## [What you will do]
This exercise needs the complete data reproduced exactly.

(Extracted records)

-.-.-

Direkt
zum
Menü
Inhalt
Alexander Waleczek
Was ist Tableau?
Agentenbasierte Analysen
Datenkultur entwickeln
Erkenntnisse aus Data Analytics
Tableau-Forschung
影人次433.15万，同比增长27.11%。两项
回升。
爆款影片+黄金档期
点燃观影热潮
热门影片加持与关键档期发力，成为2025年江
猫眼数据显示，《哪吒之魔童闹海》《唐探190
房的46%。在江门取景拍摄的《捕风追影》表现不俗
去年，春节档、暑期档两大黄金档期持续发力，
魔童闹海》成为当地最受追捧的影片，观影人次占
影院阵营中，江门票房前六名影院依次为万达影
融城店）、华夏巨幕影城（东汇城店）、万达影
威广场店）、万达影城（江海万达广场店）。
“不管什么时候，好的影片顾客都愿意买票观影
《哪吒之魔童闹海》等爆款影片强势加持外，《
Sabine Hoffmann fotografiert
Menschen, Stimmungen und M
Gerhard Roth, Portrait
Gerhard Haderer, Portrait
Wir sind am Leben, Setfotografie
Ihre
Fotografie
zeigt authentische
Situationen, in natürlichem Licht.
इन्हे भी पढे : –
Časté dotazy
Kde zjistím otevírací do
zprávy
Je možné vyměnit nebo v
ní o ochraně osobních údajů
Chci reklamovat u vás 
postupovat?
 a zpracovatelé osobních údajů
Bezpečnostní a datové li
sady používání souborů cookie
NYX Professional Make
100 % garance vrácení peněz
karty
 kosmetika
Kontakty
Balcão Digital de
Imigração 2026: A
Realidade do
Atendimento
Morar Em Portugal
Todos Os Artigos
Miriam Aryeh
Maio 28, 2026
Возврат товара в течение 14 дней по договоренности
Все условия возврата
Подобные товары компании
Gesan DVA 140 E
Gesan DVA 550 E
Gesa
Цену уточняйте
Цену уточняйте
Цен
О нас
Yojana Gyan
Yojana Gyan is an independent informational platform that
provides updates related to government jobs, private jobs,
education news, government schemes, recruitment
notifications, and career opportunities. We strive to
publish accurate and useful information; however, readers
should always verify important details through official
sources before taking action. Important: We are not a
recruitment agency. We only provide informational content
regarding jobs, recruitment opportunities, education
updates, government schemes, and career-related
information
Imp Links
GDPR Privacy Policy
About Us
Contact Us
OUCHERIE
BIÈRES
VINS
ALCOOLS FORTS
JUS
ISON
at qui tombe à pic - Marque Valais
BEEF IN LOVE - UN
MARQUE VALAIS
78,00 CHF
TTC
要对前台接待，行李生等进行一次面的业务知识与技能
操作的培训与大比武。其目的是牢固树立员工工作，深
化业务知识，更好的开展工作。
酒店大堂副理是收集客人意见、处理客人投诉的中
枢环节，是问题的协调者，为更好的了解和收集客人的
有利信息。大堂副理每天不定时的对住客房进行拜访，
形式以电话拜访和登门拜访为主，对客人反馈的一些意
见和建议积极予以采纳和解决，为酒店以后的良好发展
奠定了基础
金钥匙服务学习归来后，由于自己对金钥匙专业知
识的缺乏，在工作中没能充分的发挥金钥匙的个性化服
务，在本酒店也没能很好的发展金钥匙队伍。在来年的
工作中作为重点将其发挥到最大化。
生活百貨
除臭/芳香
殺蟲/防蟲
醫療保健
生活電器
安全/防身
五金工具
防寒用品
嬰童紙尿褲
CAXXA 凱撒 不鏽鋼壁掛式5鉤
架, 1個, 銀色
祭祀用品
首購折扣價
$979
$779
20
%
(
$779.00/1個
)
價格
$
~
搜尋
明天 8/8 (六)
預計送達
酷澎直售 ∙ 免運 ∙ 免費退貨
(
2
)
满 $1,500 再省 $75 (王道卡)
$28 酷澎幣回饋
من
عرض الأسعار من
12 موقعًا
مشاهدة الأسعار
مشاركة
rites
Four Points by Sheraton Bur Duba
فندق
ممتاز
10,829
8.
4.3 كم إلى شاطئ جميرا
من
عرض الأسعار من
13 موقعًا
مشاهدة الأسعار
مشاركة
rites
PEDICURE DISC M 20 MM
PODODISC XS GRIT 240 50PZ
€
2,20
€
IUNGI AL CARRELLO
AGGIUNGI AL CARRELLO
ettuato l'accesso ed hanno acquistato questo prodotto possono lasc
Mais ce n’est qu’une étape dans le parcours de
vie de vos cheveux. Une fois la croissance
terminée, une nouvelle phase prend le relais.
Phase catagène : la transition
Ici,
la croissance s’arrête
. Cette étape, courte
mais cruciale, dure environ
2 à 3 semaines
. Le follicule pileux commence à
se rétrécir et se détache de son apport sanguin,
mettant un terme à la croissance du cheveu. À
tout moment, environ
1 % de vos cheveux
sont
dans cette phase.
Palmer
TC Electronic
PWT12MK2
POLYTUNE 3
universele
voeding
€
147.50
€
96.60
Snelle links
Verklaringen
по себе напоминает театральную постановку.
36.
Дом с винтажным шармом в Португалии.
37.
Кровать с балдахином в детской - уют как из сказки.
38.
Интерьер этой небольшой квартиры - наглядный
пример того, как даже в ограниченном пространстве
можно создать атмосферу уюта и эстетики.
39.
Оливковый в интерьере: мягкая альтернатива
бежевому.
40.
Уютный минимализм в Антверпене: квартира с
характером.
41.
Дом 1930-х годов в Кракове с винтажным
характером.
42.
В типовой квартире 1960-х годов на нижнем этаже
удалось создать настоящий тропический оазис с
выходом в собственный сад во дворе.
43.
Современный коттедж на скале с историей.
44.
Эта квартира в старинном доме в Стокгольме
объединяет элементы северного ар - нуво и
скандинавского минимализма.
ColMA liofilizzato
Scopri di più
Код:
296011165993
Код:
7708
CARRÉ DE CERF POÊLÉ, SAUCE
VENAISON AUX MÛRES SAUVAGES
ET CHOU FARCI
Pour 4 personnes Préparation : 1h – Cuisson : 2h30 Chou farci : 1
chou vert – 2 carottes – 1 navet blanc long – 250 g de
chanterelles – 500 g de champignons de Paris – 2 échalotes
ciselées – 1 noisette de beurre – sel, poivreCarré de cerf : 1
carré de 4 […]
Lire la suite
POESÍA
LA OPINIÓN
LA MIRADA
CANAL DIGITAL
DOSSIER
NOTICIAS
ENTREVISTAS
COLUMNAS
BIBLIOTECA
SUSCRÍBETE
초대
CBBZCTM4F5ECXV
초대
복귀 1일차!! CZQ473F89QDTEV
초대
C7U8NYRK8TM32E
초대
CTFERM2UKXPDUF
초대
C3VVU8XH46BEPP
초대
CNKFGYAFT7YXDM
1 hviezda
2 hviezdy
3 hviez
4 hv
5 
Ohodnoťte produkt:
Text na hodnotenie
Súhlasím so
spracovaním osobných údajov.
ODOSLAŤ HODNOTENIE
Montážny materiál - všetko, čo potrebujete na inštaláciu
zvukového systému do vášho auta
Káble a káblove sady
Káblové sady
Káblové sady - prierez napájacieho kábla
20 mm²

-.-.-

## [Answer space]
Direkt
zum
Menü
Inhalt
Alexander Waleczek
Was ist Tableau?
Agentenbasierte Analysen
Datenkultur entwickeln
Erkenntnisse aus Data Analytics
Tableau-Forschung
影人次433.15万，同比增长27.11%。两项
回升。
爆款影片+黄金档期
点燃观影热潮
热门影片加持与关键档期发力，成为2025年江
猫眼数据显示，《哪吒之魔童闹海》《唐探190
房的46%。在江门取景拍摄的《捕风追影》表现不俗
去年，春节档、暑期档两大黄金档期持续发力，
魔童闹海》成为当地最受追捧的影片，观影人次占
影院阵营中，江门票房前六名影院依次为万达影
融城店）、华夏巨幕影城（东汇城店）、万达影
威广场店）、万达影城（江海万达广场店）。
“不管什么时候，好的影片顾客都愿意买票观影
《哪吒之魔童闹海》等爆款影片强势加持外，《
Sabine Hoffmann fotografiert
Menschen, Stimmungen und M
Gerhard Roth, Portrait
Gerhard Haderer, Portrait
Wir sind am Leben, Setfotografie
Ihre
Fotografie
zeigt authentische
Situationen, in natürlichem Licht.
इन्हे भी पढे : –
Časté dotazy
Kde zjistím otevírací do
zprávy
Je možné vyměnit nebo v
ní o ochraně osobních údajů
Chci reklamovat u vás 
postupovat?
 a zpracovatelé osobních údajů
Bezpečnostní a datové li
sady používání souborů cookie
NYX Professional Make
100 % garance vrácení peněz
karty
 kosmetika
Kontakty
Balcão Digital de
Imigração 2026: A
Realidade do
Atendimento
Morar Em Portugal
Todos Os Artigos
Miriam Aryeh
Maio 28, 2026
Возврат товара в течение 14 дней по договоренности
Все условия возврата
Подобные товары компании
Gesan DVA 140 E
Gesan DVA 550 E
Gesa
Цену уточняйте
Цену уточняйте
Цен
О нас
Yojana Gyan
Yojana Gyan is an independent informational platform that
provides updates related to government jobs, private jobs,
education news, government schemes, recruitment
notifications, and career opportunities. We strive to
publish accurate and useful information; however, readers
should always verify important details through official
sources before taking action. Important: We are not a
recruitment agency. We only provide informational content
regarding jobs, recruitment opportunities, education
updates, government schemes, and career-related
information
Imp Links
GDPR Privacy Policy
About Us
Contact Us
OUCHERIE
BIÈRES
VINS
ALCOOLS FORTS
JUS
ISON
at qui tombe à pic - Marque Valais
BEEF IN LOVE - UN
MARQUE VALAIS
78,00 CHF
TTC
要对前台接待，行李生等进行一次面的业务知识与技能
操作的培训与大比武。其目的是牢固树立员工工作，深
化业务知识，更好的开展工作。
酒店大堂副理是收集客人意见、处理客人投诉的中
枢环节，是问题的协调者，为更好的了解和收集客人的
有利信息。大堂副理每天不定时的对住客房进行拜访，
形式以电话拜访和登门拜访为主，对客人反馈的一些意
见和建议积极予以采纳和解决，为酒店以后的良好发展
奠定了基础
金钥匙服务学习归来后，由于自己对金钥匙专业知
识的缺乏，在工作中没能充分的发挥金钥匙的个性化服
务，在本酒店也没能很好的发展金钥匙队伍。在来年的
工作中作为重点将其发挥到最大化。
生活百貨
除臭/芳香
殺蟲/防蟲
醫療保健
生活電器
安全/防身
五金工具
防寒用品
嬰童紙尿褲
CAXXA 凱撒 不鏽鋼壁掛式5鉤
架, 1個, 銀色
祭祀用品
首購折扣價
$979
$779
20
%
(
$779.00/1個
)
價格
$
~
搜尋
明天 8/8 (六)
預計送達
酷澎直售 ∙ 免運 ∙ 免費退貨
(
2
)
满 $1,500 再省 $75 (王道卡)
$28 酷澎幣回饋
من
عرض الأسعار من
12 موقعًا
مشاهدة الأسعار
مشاركة
rites
Four Points by Sheraton Bur Duba
فندق
ممتاز
10,829
8.
4.3 كم إلى شاطئ جميرا
من
عرض الأسعار من
13 موقعًا
مشاهدة الأسعار
مشاركة
rites
PEDICURE DISC M 20 MM
PODODISC XS GRIT 240 50PZ
€
2,20
€
IUNGI AL CARRELLO
AGGIUNGI AL CARRELLO
ettuato l'accesso ed hanno acquistato questo prodotto possono lasc
Mais ce n’est qu’une étape dans le parcours de
vie de vos cheveux. Une fois la croissance
terminée, une nouvelle phase prend le relais.
Phase catagène : la transition
Ici,
la croissance s’arrête
. Cette étape, courte
mais cruciale, dure environ
2 à 3 semaines
. Le follicule pileux commence à
se rétrécir et se détache de son apport sanguin,
mettant un terme à la croissance du cheveu. À
tout moment, environ
1 % de vos cheveux
sont
dans cette phase.
Palmer
TC Electronic
PWT12MK2
POLYTUNE 3
universele
voeding
€
147.50
€
96.60
Snelle links
Verklaringen
по себе напоминает театральную постановку.
36.
Дом с винтажным шармом в Португалии.
37.
Кровать с балдахином в детской - уют как из сказки.
38.
Интерьер этой небольшой квартиры - наглядный
пример того, как даже в ограниченном пространстве
можно создать атмосферу уюта и эстетики.
39.
Оливковый в интерьере: мягкая альтернатива
бежевому.
40.
Уютный минимализм в Антверпене: квартира с
характером.
41.
Дом 1930-х годов в Кракове с винтажным
характером.
42.
В типовой квартире 1960-х годов на нижнем этаже
удалось создать настоящий тропический оазис с
выходом в собственный сад во дворе.
43.
Современный коттедж на скале с историей.
44.
Эта квартира в старинном доме в Стокгольме
объединяет элементы северного ар - нуво и
скандинавского минимализма.
ColMA liofilizzato
Scopri di più
Код:
296011165993
Код:
7708
CARRÉ DE CERF POÊLÉ, SAUCE
VENAISON AUX MÛRES SAUVAGES
ET CHOU FARCI
Pour 4 personnes Préparation : 1h – Cuisson : 2h30 Chou farci : 1
chou vert – 2 carottes – 1 navet blanc long – 250 g de
chanterelles – 500 g de champignons de Paris – 2 échalotes
ciselées – 1 noisette de beurre – sel, poivreCarré de cerf : 1
carré de 4 […]
Lire la suite
POESÍA
LA OPINIÓN
LA MIRADA
CANAL DIGITAL
DOSSIER
NOTICIAS
ENTREVISTAS
COLUMNAS
BIBLIOTECA
SUSCRÍBETE
초대
CBBZCTM4F5ECXV
초대
복귀 1일차!! CZQ473F89QDTEV
초대
C7U8NYRK8TM32E
초대
CTFERM2UKXPDUF
초대
C3VVU8XH46BEPP
초대
CNKFGYAFT7YXDM
1 hviezda
2 hviezdy
3 hviez
4 hv
5 
Ohodnoťte produkt:
Text na hodnotenie
Súhlasím so
spracovaním osobných údajov.
ODOSLAŤ HODNOTENIE
Montážny materiál - všetko, čo potrebujete na inštaláciu
zvukového systému do vášho auta
Káble a káblove sady
Káblové sady
Káblové sady - prierez napájacieho kábla
20 mm²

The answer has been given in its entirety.